When the soul grows, when it is in transition, it is like a caterpillar in the chrysalis. It is like a crab casting off the old shell and emerging soft and vulnerable in its soft new shell. To be that open and vulnerable, a sense of fundamental trust is a prerequisite. The soul grows best when held with compassion, and is reminded that it is never alone. Here I was in a warm, dry place whose entire mission was to be a safe place for the work of the soul. It was up to me to receive that, to allow that.

Easier said than done. So let’s try something else together. Return to your breath. In and out. Feel yourself in this time and place

feel yourself held by the chair and the floor

Remember, the main job of this building and this community is to hold you, to hold us, and to give us space to grow spiritually.

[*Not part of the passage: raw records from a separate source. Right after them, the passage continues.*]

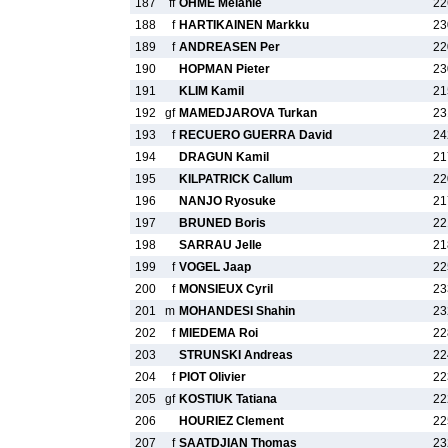
187
ff
OHME Melanie
22
188
f
HARTIKAINEN Markku
23
189
f
ANDREASEN Per
22
190
HOPMAN Pieter
23
191
KLIM Kamil
21
192
gf
MAMEDJAROVA Turkan
23
193
f
RECUERO GUERRA David
24
194
DRAGUN Kamil
21
195
KILPATRICK Callum
22
196
NANJO Ryosuke
21
197
BRUNED Boris
22
198
SARRAU Jelle
21
199
f
VOGEL Jaap
22
200
f
MONSIEUX Cyril
23
201
m
MOHANDESI Shahin
23
202
f
MIEDEMA Roi
22
203
STRUNSKI Andreas
22
204
f
PIOT Olivier
22
205
gf
KOSTIUK Tatiana
22
206
HOURIEZ Clement
22
207
f
SAATDJIAN Thomas
23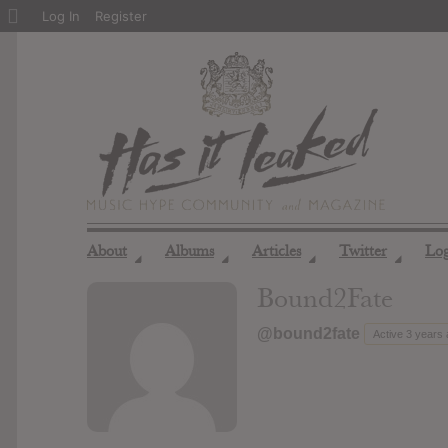
About
Log In
Register
WordPress
About
Albums
Articles
Twitter
Lo
◢
◢
◢
◢
Bound2Fate
@bound2fate
Active 3 years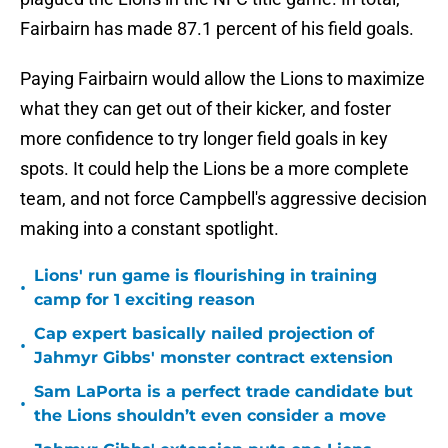
Fairbairn has made 87.1 percent of his field goals.
Paying Fairbairn would allow the Lions to maximize
what they can get out of their kicker, and foster
more confidence to try longer field goals in key
spots. It could help the Lions be a more complete
team, and not force Campbell's aggressive decision
making into a constant spotlight.
Lions' run game is flourishing in training
•
camp for 1 exciting reason
Cap expert basically nailed projection of
•
Jahmyr Gibbs' monster contract extension
Sam LaPorta is a perfect trade candidate but
•
the Lions shouldn’t even consider a move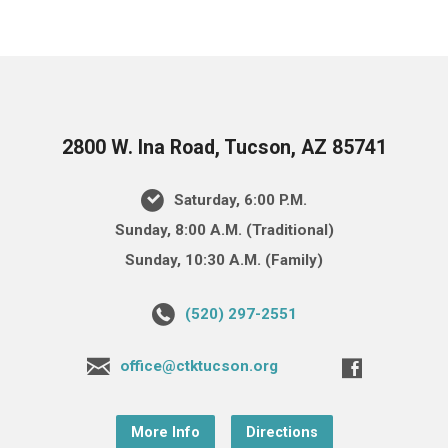
2800 W. Ina Road, Tucson, AZ 85741
Saturday, 6:00 P.M.
Sunday, 8:00 A.M. (Traditional)
Sunday, 10:30 A.M. (Family)
(520) 297-2551
office@ctktucson.org
More Info
Directions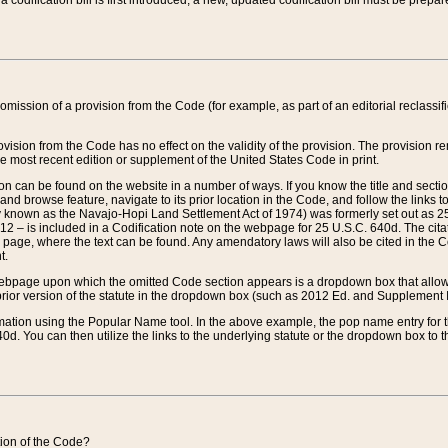
 codification bill is first introduced, a new, updated codification bill must be prepa
omission of a provision from the Code (for example, as part of an editorial reclassific
vision from the Code has no effect on the validity of the provision. The provision rem
he most recent edition or supplement of the United States Code in print.
sion can be found on the website in a number of ways. If you know the title and sect
nd browse feature, navigate to its prior location in the Code, and follow the links to 
y known as the Navajo-Hopi Land Settlement Act of 1974) was formerly set out as 25 
712 – is included in a Codification note on the webpage for 25 U.S.C. 640d. The cita
 page, where the text can be found. Any amendatory laws will also be cited in the Codi
t.
e webpage upon which the omitted Code section appears is a dropdown box that allows
ior version of the statute in the dropdown box (such as 2012 Ed. and Supplement III) wi
rmation using the Popular Name tool. In the above example, the pop name entry for th
d. You can then utilize the links to the underlying statute or the dropdown box to t
ction of the Code?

Now I invite you to call to mind someone or something who is easy to love. Maybe you are lucky enough to have a brand new grand-baby. Who is easy for you to love? A cat? Your faithful dog? a dear friend? Call to mind any time in your life when you have felt love for someone- and see if you can remember the texture of that feeling.

[pause]

Could you meet yourself from that place when you are hurting? Could you allow some of that tenderness and compassion for yourself?

[pause]

Sometimes the answer to that question is going to be “no.”
Sometimes we are too angry, too hurt, too frightened to remember that kind of tenderness.
That’s okay. Don’t worry about it. Go back to the breath, in and out. Just breathe and ground.
Whatever feeling is arising, just meet that with the breath, in and out.

[pause]

Let’s try something else.
Hold your fists in front of you. clench them as hard as you can.
Now allow them to open.Shake your hands out a little bit if they still feel clenched.
To open a clenched fist you are allowing the muscles to soften, just a little bit. Could you soften just that much around whatever difficult thing you are holding?

When I was on the retreat, each time I could soften even a minuscule amount I imagined giving myself a gold star. Then I was judging myself that that was dorky, so I decided to give myself a gold star for allowing myself to be dorky. Eventually I marched myself down to the art cabinet and chose a nice gold pen and drew myself a whole bunch of gold stars- which was so dorky that I started cracking myself up. Eventually I was laughing so hard I had to go outside so I wouldn’t disrupt the other silent retreatants. It turns out it’s hard to be anxious when you are laughing that hard. That day of breathing and grounding and finally meeting myself with compassion, that was an important turning point for me.

But I wanted to remember and make a map of my path out of anxiety so that when I get stuck in that place again, I would have an escape route. So I encourage you now to consider- when you are anxious, what helps you find a doorway out of that constricted space? What simple instructions would you give yourself?

My map is pretty simple
Breathe

Ground

and breathe and ground

until we can

Meet whatever arises with compassion

*This title comes from the great Science Fiction classic The  Hitchhiker's Guide to the Galaxy by Douglas Adams, which features a fictional electronic travel encyclopedia by the same name with the words "Don't Panic inscribed in large friendly letters on its cover."